===== TEXT FOR ANALYSIS =====

Ideally, the ontology patterns of the core ontologies are reused in the domain ontologies [57], as shown in Figure 4. However, since it cannot be assumed that all domain ontologies are aligned with a foundational or core ontology, the option that domain ontologies are developed and maintained independently must also be considered. In this case, domain knowledge can be reused in core ontologies by applying the Descriptions and Situations (DnS) ontology pattern of the foundational ontology DOLCE. The DnS ontology pattern is an ontological formalization of context [109] by defining different views using roles. These roles can refer to domain ontologies and allow a clear separation of the structured knowledge of the core ontology and domain-specific knowledge. To model a network of ontologies, such as the example described above, the Web Ontology Language (OWL) and its ability to axiomatize using description logic [12] is used. In addition to being used to model a distributed knowledge representation and integration, OWL, is also used in particular to derive inferences from this knowledge, which is described in Section 6.

Graph data can be created by transforming legacy data via a data integration system [98], which consists of a unified schema, data sources, and mapping rules. These mapping rules define the concepts within the schema and establish links to the data sources. By employing declarative definitions, knowledge graph creation promotes modularity and reusability. This approach allows users to trace the entire graph creation process, leading to improved transparency and ease of maintenance.

To enable comprehensive and extensive graph specification, mappings and transformations have been developed to convert data from various storage models into Semantic Web data models like RDF. These mappings and transformations facilitate the mapping of data into RDF, thereby supporting the integration of diverse data sources into the Semantic Web.

The mapping language R2RML [37] defines mapping rules from relational databases (relational data models) to RDF graphs. These mappings themselves are also RDF triples [15]. Because of its compact representation, Turtle is considered a user-friendly notation of RDF graphs. The structure of R2RML is illustrated in Figure 5; essentially, table contents are mapped to triples by the classes SubjectMap, PredicateMap, and ObjectMap. If the object is a reference to another table, this reference is called RefObjectMap. Here, SubjectMap contains primary key attributes of the corresponding table. Thus, there exists a mapping rule representable in RDF graphs by means of which tables of relational databases can be represented as RDF graphs.

The RDF Mapping Language (RML)[42] extends R2RML to encompass the definition of logical sources in various formats, including CSV, JSON, XML, and HTML. This enhancement enables RML to introduce new operators that facilitate the integration of data from diverse sources into the Semantic Web. Thus, instead of LogicalTable, RML includes the tag LogicalSource, to allow for the retrieval of data in several formats. Additionally, RML resorts to W3C-standardized vocabularies and enables the definition of retrieval procedures to collect data from Web APIs or databases. R2RML and RDF mapping rules are expressed in RDF, and their graphs document how classes and properties in one or various ontologies that are part of an RDF graph are populated from data collected from potentially heterogeneous data sources.

=====

■ PROBLEM: From the passage on ontologies and RDF mapping above, print word for word everything from "Graph data can" down to "ease of maintenance.".

===== SOURCE DATA =====

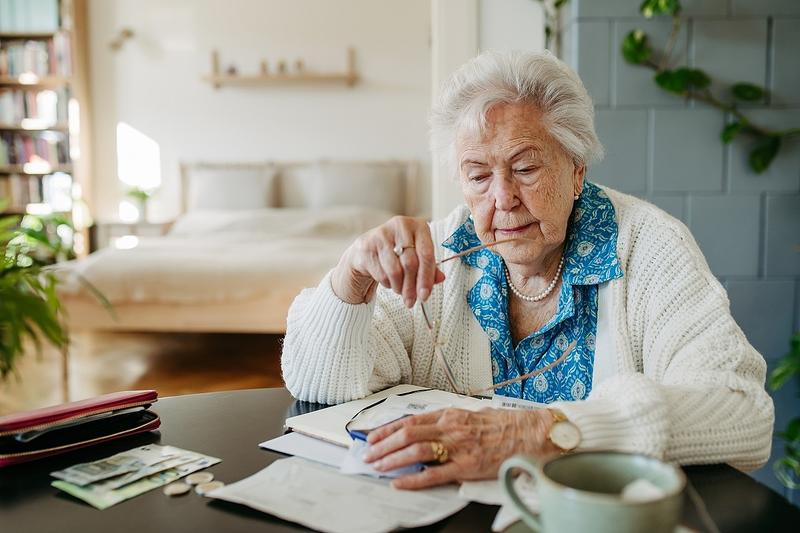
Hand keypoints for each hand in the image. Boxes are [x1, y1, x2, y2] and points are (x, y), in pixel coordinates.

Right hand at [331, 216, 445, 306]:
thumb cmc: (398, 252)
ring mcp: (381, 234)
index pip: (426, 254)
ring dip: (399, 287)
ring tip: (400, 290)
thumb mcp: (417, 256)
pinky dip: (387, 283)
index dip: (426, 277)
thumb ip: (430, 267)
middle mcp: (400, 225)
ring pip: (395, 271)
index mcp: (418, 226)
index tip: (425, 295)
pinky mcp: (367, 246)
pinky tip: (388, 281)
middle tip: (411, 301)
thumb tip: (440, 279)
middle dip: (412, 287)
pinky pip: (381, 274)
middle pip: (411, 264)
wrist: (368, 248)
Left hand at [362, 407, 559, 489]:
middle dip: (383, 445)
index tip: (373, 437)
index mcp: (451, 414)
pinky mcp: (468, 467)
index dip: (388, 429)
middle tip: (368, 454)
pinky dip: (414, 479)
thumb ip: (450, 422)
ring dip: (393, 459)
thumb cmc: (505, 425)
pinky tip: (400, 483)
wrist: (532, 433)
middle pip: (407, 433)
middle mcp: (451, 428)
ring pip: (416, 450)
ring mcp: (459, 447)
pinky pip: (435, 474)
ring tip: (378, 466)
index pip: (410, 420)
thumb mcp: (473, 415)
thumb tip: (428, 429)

=====
===== SOURCE DATA =====

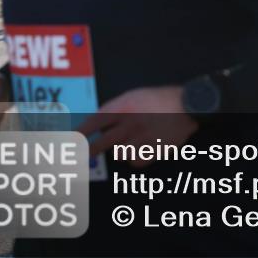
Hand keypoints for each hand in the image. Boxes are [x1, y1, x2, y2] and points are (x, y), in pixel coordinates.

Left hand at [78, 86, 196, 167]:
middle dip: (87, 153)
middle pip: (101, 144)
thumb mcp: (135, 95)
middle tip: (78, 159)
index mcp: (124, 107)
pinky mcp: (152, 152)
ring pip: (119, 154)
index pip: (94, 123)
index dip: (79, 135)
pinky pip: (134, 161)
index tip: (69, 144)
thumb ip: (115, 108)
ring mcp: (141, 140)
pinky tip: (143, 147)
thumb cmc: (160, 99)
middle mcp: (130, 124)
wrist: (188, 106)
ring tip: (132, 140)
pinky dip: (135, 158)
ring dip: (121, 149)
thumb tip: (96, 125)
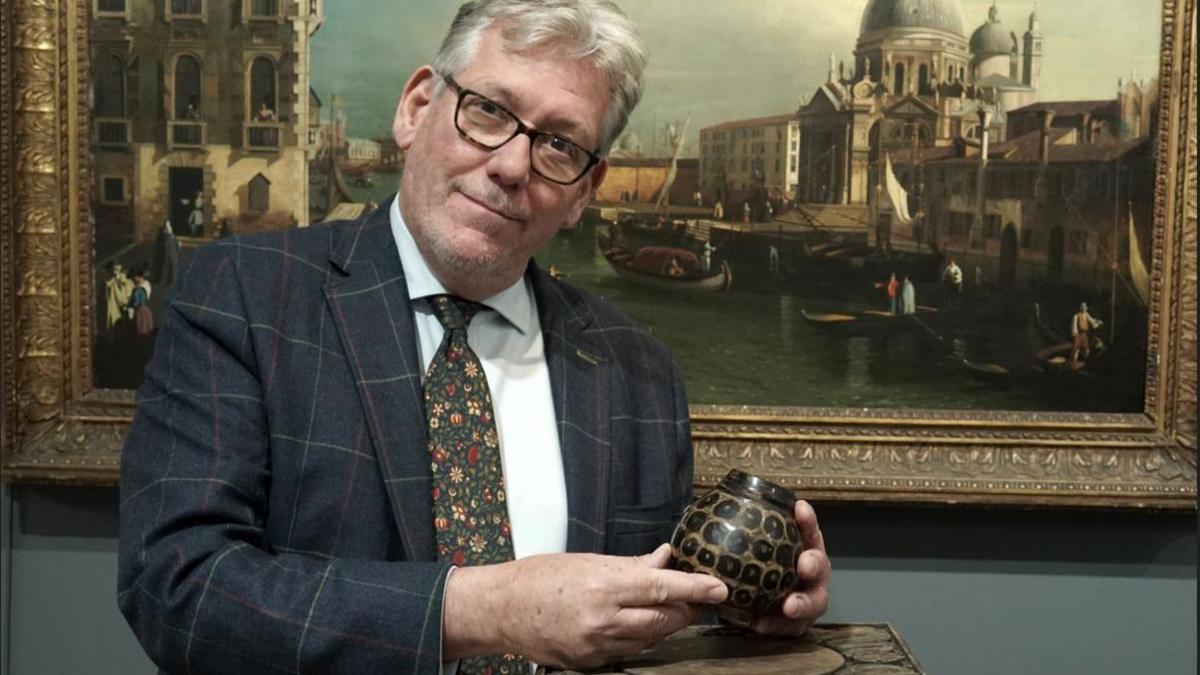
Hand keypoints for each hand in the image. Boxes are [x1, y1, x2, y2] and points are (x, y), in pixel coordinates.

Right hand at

=====

■ WRITTEN RESPONSE:
Graph data can be created by transforming legacy data via a data integration system [98], which consists of a unified schema, data sources, and mapping rules. These mapping rules define the concepts within the schema and establish links to the data sources. By employing declarative definitions, knowledge graph creation promotes modularity and reusability. This approach allows users to trace the entire graph creation process, leading to improved transparency and ease of maintenance.